Knead/mix for another 5 minutes.
Rub a few drops of oil on the inside of a mixing bowl, place the dough in the bowl and cover with a tea towel.
Allow to rise until double in size. (about 90 minutes)
Punch the dough down and turn it out onto a work surface lightly dusted with flour.
Roll the dough to a 0,5cm thickness and cut circles of dough with a biscuit cutter, about 8 cm in diameter.
You need about 22 circles to make two small breads.
Line two 11cm X 25cm loaf tins with baking paper.
Spread a teaspoon of caramel on half of each circle and place 3 slices of banana on top.
Fold the circle in half and place it in the prepared tin with the open ends facing up.

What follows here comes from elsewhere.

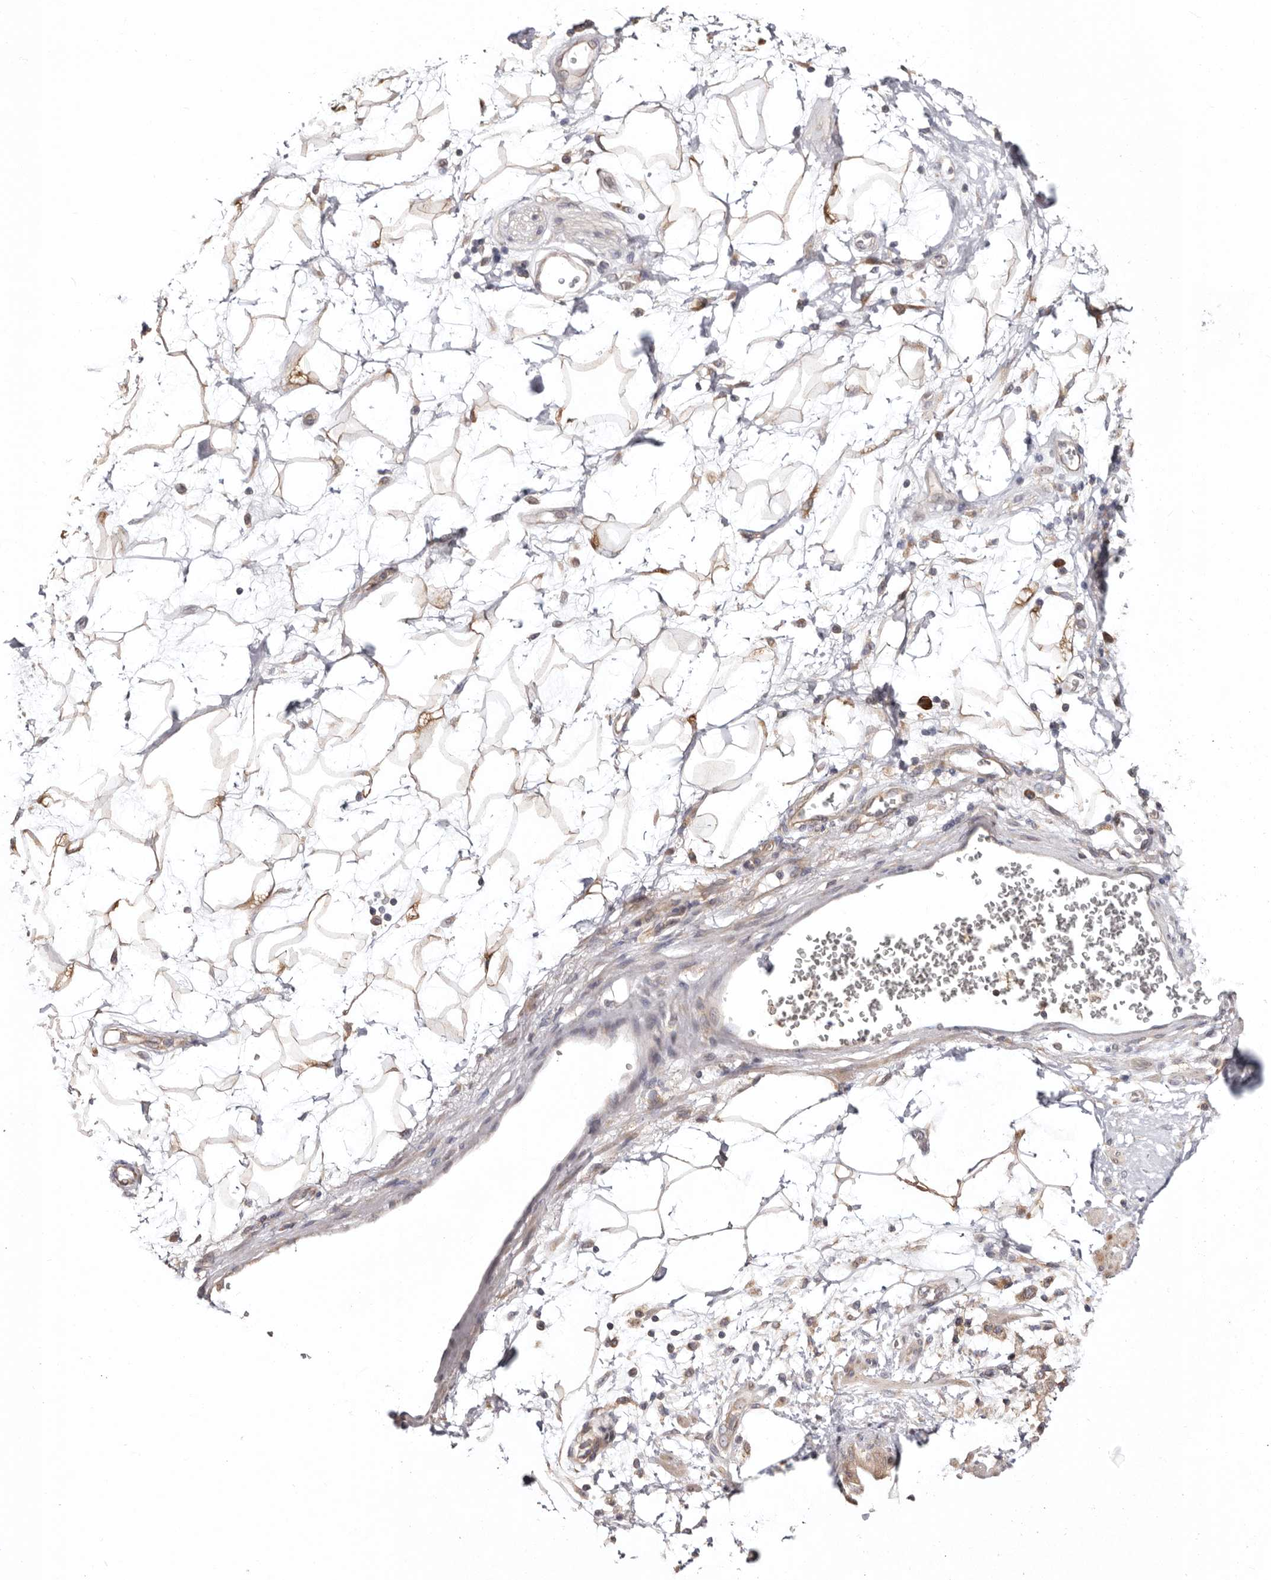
{"staining": {"intensity": "moderate", "quantity": "25%-75%", "location": "cytoplasmic/membranous"}, "tissue": "adipose tissue", "cell_type": "Adipocytes", "image_type": "normal", "snomed": [{"axis": "morphology", "description": "Normal tissue, NOS"}, {"axis": "morphology", "description": "Adenocarcinoma, NOS"}, {"axis": "topography", "description": "Duodenum"}, {"axis": "topography", "description": "Peripheral nerve tissue"}], "caption": "Immunohistochemistry (DAB (3,3'-diaminobenzidine)) staining of unremarkable human adipose tissue exhibits moderate cytoplasmic/membranous protein staining in about 25%-75% of adipocytes.", "gene": "TMUB1", "patient": {"sex": "female", "age": 60}}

Continue until all the discs are in the loaf tin.
Cover with a kitchen towel and allow to rise at room temperature for 40 minutes.
Preheat your oven to 180℃.
Bake the breads for 30 minutes.
Remove from the oven, cool on a wire rack for 10 minutes and then remove from the baking tin.
Serve the pull-apart bread warm or at room temperature.

Chocolate Caramel Tart

Chocolate Caramel Tart

Base:
225g chocolate biscuits
150g butter

Filling:
100g butter
200g brown sugar
2 x 385g tins of condensed milk
7,5ml salt

Topping:
83ml cream
160g dark bitter chocolate, chopped

For the base:
Preheat your oven to 160℃ and spray a 23cm loose base tart tin with cooking spray.
Add the biscuits to the bowl of a food processor and process to fine crumbs.
Add the melted butter and mix/blitz until the mixture looks like wet sand.
Spoon the crumb mixture into the tart tin and press it firmly into the base and sides of the tin.
Bake the tart base for 10 minutes.
Remove from the oven and allow to cool.

For the filling:
Add the butter to a saucepan and melt it over medium heat.
Add the sugar and whisk to combine.
Keep stirring the mixture with the whisk until the sugar has melted completely.
Add the condensed milk and keep whisking to incorporate.
Cook the caramel for about 5 minutes, taking that it doesn’t overheat and burn, and then add the salt.
Pour the mixture into the tart case and bake in the oven for 15 minutes.
Take the tart from the oven and set aside to cool slightly.

For the topping:
Add the cream and chocolate to a heatproof bowl set over simmering water.
Stir the mixture every now and then until smooth and completely melted.
Take the bowl from the heat and allow to stand for about 10 minutes. Give it a stir every now and then so that it cools down.
Spoon the chocolate onto the caramel layer and spread it evenly with a spatula.
Refrigerate the tart for 2 hours to set.
Allow the tart to come to room temperature before serving.